His workouts were limited to the streets or, occasionally, when he was able to get access to the tracks at Birzeit University or the local high school in Ramallah.
“When the tracks weren’t open, I would train on the streets,” he said. “Access to the school was either early in the morning – before classes started around 6am – or after the school day was finished at 4pm, and usually I would have work at this time or I would be tired.”
The asphalt track in Birzeit is only 84m in length and not suitable because it can cause injuries owing to the rough surface.
‘I am so close’
Despite all that, Khatib still persevered.

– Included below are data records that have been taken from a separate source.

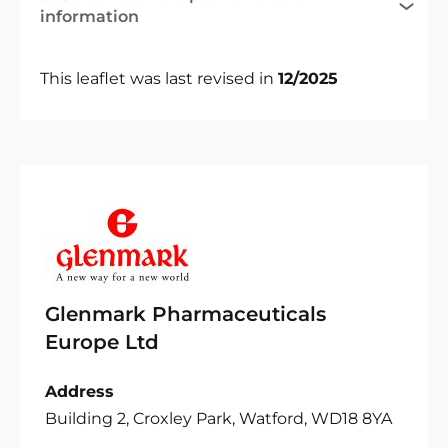
information
This leaflet was last revised in
12/2025
Glenmark Pharmaceuticals
Europe Ltd
Address
Building 2, Croxley Park, Watford, WD18 8YA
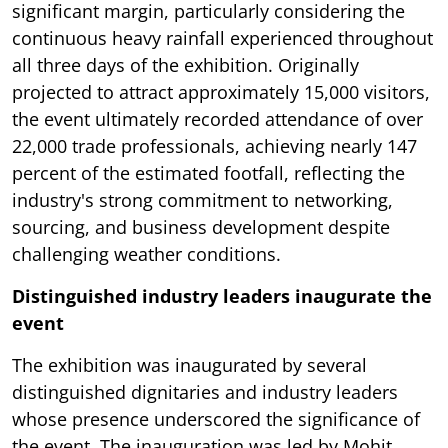
significant margin, particularly considering the
continuous heavy rainfall experienced throughout
all three days of the exhibition. Originally
projected to attract approximately 15,000 visitors,
the event ultimately recorded attendance of over
22,000 trade professionals, achieving nearly 147
percent of the estimated footfall, reflecting the
industry's strong commitment to networking,
sourcing, and business development despite
challenging weather conditions.
Distinguished industry leaders inaugurate the
event
The exhibition was inaugurated by several
distinguished dignitaries and industry leaders
whose presence underscored the significance of
the event. The inauguration was led by Mohit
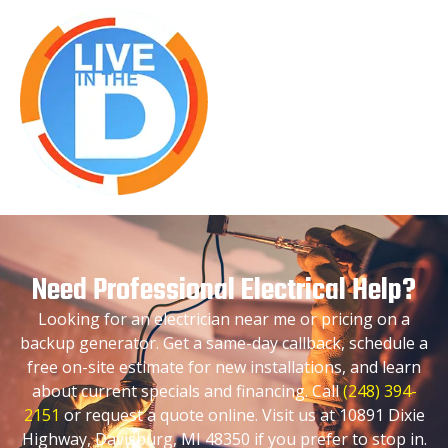
Need Professional Electrical Help?
Looking for an electrician near me or pricing on a
backup generator. Get a same-day callback, schedule a
free on-site estimate for new installations, and learn
about current specials and financing. Call
(248) 394-
2151
or request a quote online. Visit us at 10891 Dixie
Highway, Davisburg, MI 48350 if you prefer to stop in.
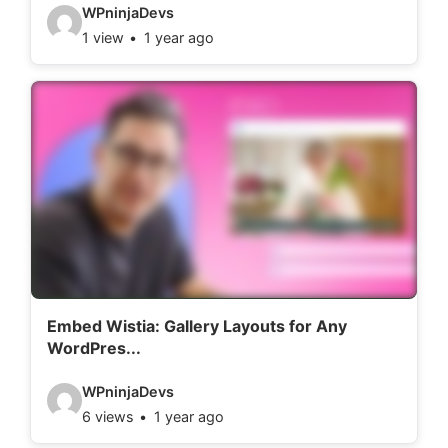
:
V
WPninjaDevs
1 view
1 year ago
i
d
e
o
d
e
t
a
i
l
Embed Wistia: Gallery Layouts for Any
WordPres...
s
:
V
WPninjaDevs
6 views
1 year ago
i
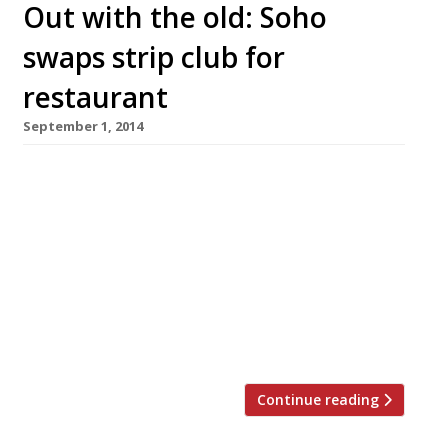
Out with the old: Soho
swaps strip club for
restaurant
September 1, 2014
Further proof that Soho’s seedy roots are being
eradicated. An illegal strip club on Great
Windmill Street has been closed down and will
be repurposed as a 50-cover restaurant and
Folk clothing shop. First-time restaurateur
Gordon Ker (pictured) won permission for a
change of use of the site and will convert the
basement into a […]
Continue reading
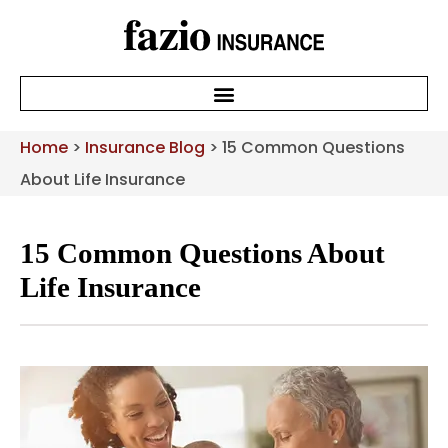
Home
>
Insurance Blog
>
15 Common Questions
About Life Insurance
15 Common Questions About
Life Insurance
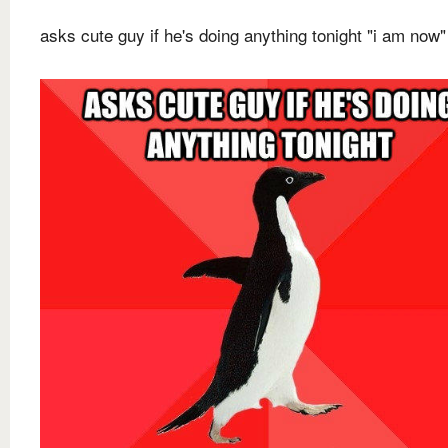
asks cute guy if he's doing anything tonight "i am now"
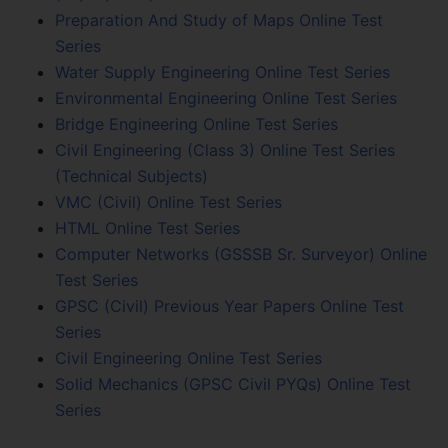
Preparation And Study of Maps Online Test
Series
Water Supply Engineering Online Test Series
Environmental Engineering Online Test Series
Bridge Engineering Online Test Series
Civil Engineering (Class 3) Online Test Series
(Technical Subjects)
VMC (Civil) Online Test Series
HTML Online Test Series
Computer Networks (GSSSB Sr. Surveyor) Online
Test Series
GPSC (Civil) Previous Year Papers Online Test
Series
Civil Engineering Online Test Series
Solid Mechanics (GPSC Civil PYQs) Online Test
Series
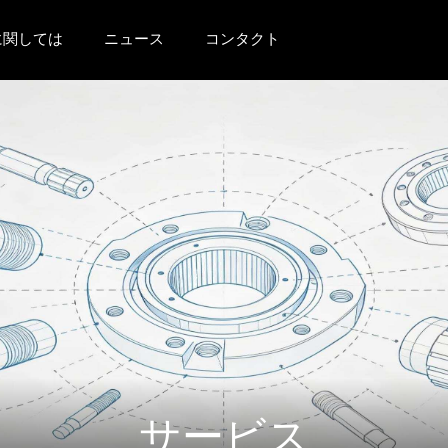
に関しては
ニュース
コンタクト
サービス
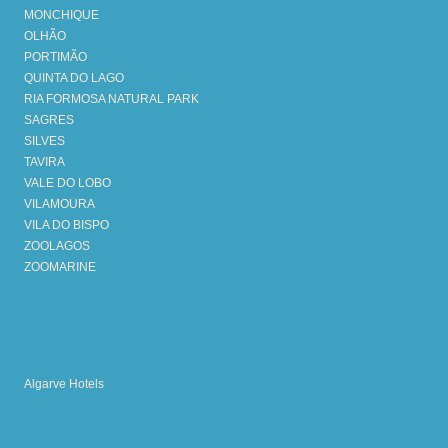
MONCHIQUE
OLHÃO
PORTIMÃO
QUINTA DO LAGO
RIA FORMOSA NATURAL PARK
SAGRES
SILVES
TAVIRA
VALE DO LOBO
VILAMOURA
VILA DO BISPO
ZOOLAGOS
ZOOMARINE
Algarve Hotels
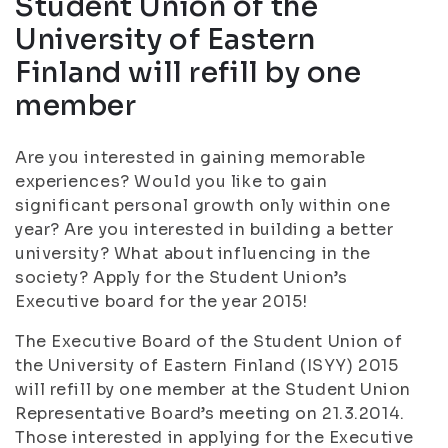
Student Union of the
University of Eastern
Finland will refill by one
member
Are you interested in gaining memorable
experiences? Would you like to gain
significant personal growth only within one
year? Are you interested in building a better
university? What about influencing in the
society? Apply for the Student Union’s
Executive board for the year 2015!
The Executive Board of the Student Union of
the University of Eastern Finland (ISYY) 2015
will refill by one member at the Student Union
Representative Board’s meeting on 21.3.2014.
Those interested in applying for the Executive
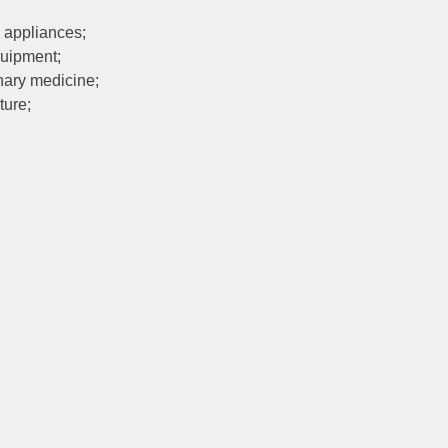
 appliances;
quipment;
nary medicine;
ture;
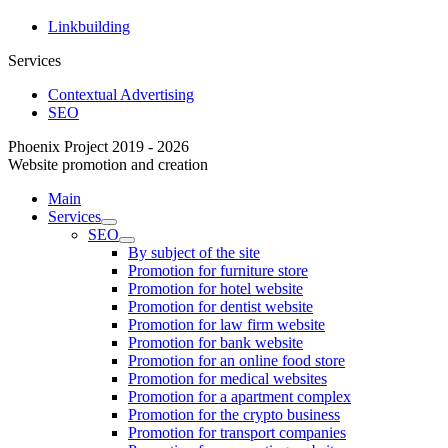
Linkbuilding
Services
Contextual Advertising
SEO
Phoenix Project 2019 - 2026
Website promotion and creation
Main
Services
SEO
By subject of the site
Promotion for furniture store
Promotion for hotel website
Promotion for dentist website
Promotion for law firm website
Promotion for bank website
Promotion for an online food store
Promotion for medical websites
Promotion for a apartment complex
Promotion for the crypto business
Promotion for transport companies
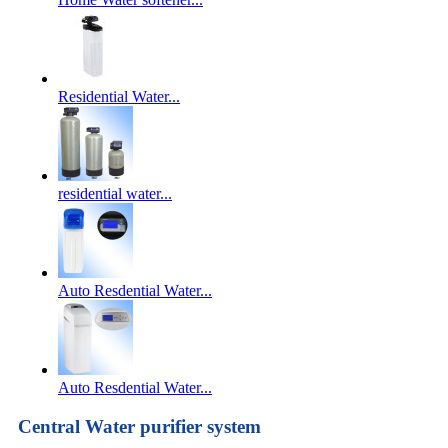
Residential Water...
residential water...
Auto Resdential Water...
Auto Resdential Water...
Central Water purifier system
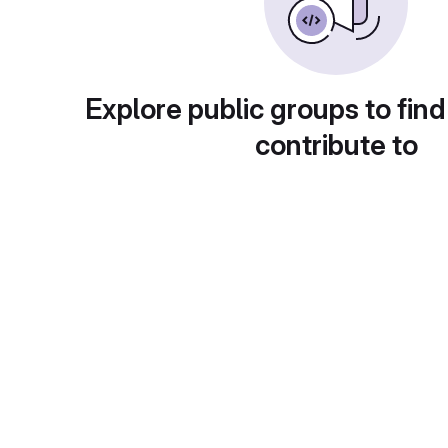
Explore public groups to find
contribute to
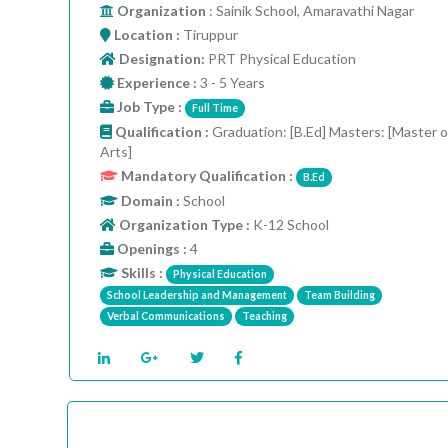
Organization
: Sainik School, Amaravathi Nagar
Location :
Tiruppur
Designation:
PRT Physical Education
Experience :
3 - 5 Years
Job Type :
Full Time
Qualification :
Graduation: [B.Ed] Masters: [Master o
Arts]
Mandatory Qualification :
B.Ed
Domain :
School
Organization Type :
K-12 School
Openings :
4
Skills :
Physical Education
School Leadership and Management
Team Building
Verbal Communications
Teaching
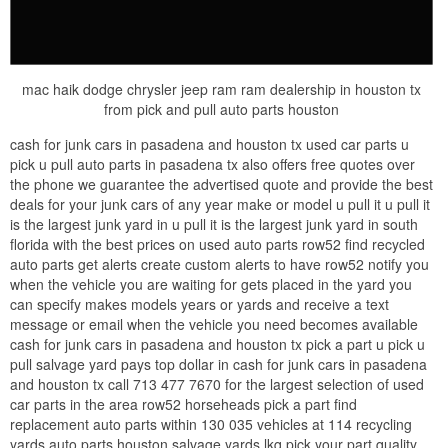
mac haik dodge chrysler jeep ram ram dealership in houston tx
from pick and pull auto parts houston
cash for junk cars in pasadena and houston tx used car parts u
pick u pull auto parts in pasadena tx also offers free quotes over
the phone we guarantee the advertised quote and provide the best
deals for your junk cars of any year make or model u pull it u pull it
is the largest junk yard in u pull it is the largest junk yard in south
florida with the best prices on used auto parts row52 find recycled
auto parts get alerts create custom alerts to have row52 notify you
when the vehicle you are waiting for gets placed in the yard you
can specify makes models years or yards and receive a text
message or email when the vehicle you need becomes available
cash for junk cars in pasadena and houston tx pick a part u pick u
pull salvage yard pays top dollar in cash for junk cars in pasadena
and houston tx call 713 477 7670 for the largest selection of used
car parts in the area row52 horseheads pick a part find
replacement auto parts within 130 035 vehicles at 114 recycling
yards auto parts houston salvage yards lkq pick your part quality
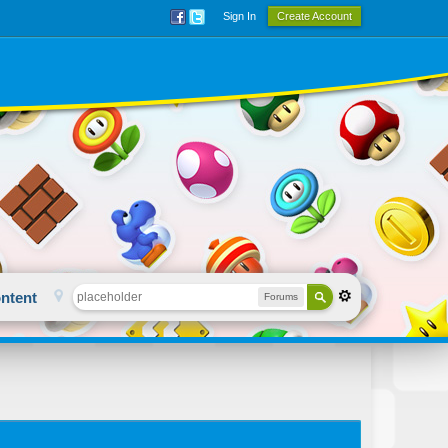
Sign In
Create Account
ntent
Forums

“I knew I had two options. I would either start blaming the world for not having a decent track or equipment and I would just give up. Or I would try to find my way around it and that’s what I did.”
In three years, Khatib has brought his 100m time down from 15 to 11 seconds, which is just off the 10.16 seconds required to qualify for the Games.
“I know a lot of athletes in Palestine face all these difficulties and at some point they give up. I almost gave up at one stage, but it’s really just about going forward regardless if I’m crawling, walking or running.
“I just keep going forward and here I am, I’m so close.”
In order to fulfil his potential and stand a realistic chance, he raised money online by crowdfunding to train with a coach in the US – taking a step closer to qualifying as such opportunities are not readily available in Palestine.
Through the various sums of foreign aid, which the Palestinian Authority is heavily reliant on, little goes towards sports.
The European Union in January approved a €2m ($2.2m) grant towards social infrastructure for communities in Area C – comprising 60 percent of West Bank land currently controlled by Israeli security forces – but the funds will build schools, roads and water networks.
The Palestine Olympic Committee has been the official body representing these athletes since 1996. It lacks the manpower to establish proper training facilities for athletes but is working with the Olympic representatives to improve facilities across the region.
Players are detained or hindered when they move from one place to another and that won’t stop as long we live in these circumstances
“There is plenty of help from the International Olympic Committee for funding and training but funding alone doesn’t help,” Susan Shalabi Molano, spokeswoman for the Palestine Olympic Committee, said.
“Imagine if you receive the funds to construct a stadium and then you don’t get a permit from the Israelis to build it. What is the use then? We are trying, though. A little bit is better than nothing. The suffering continues but we are trying.”
Molano said building permission from Israeli authorities is rare and little progress has been made to improve the situation.
“When we want to get players from Gaza, for example, they go through Egypt and meet in some third country where they can train because access to the West Bank isn’t easy. It’s difficult and time-consuming but this is the only solution we have in the end.
“Players are detained or hindered when they move from one place to another and that won’t stop as long we live in these circumstances.”
Other athletes have felt the effect of Israeli occupation on their training. Palestinian swimmer Sabine Hazboun competed in the women’s 50m freestyle at London 2012, finishing with a personal best of 28.28 seconds.
The 21-year-old “met the real world there”, which was a huge contrast from the rundown swimming pools in her hometown of Bethlehem.
Hazboun moved to Barcelona, where she could train at a professional level as there was no sizeable pool available in the West Bank for her to practise in.
“I started swimming aged nine in an 18m pool. It started as a hobby but then I wanted to be more serious and eventually go to the Olympics.
“When I wanted to practise, I saw more obstacles because it’s so difficult, we don’t have the facilities like other countries. We need more gym facilities, we need swimming equipment and experienced coaches,” she said.
For now, back in Ramallah where Khatib prepares for his US trip, qualifying will be a victory against occupation and he isn’t going to put his running shoes down without a fight.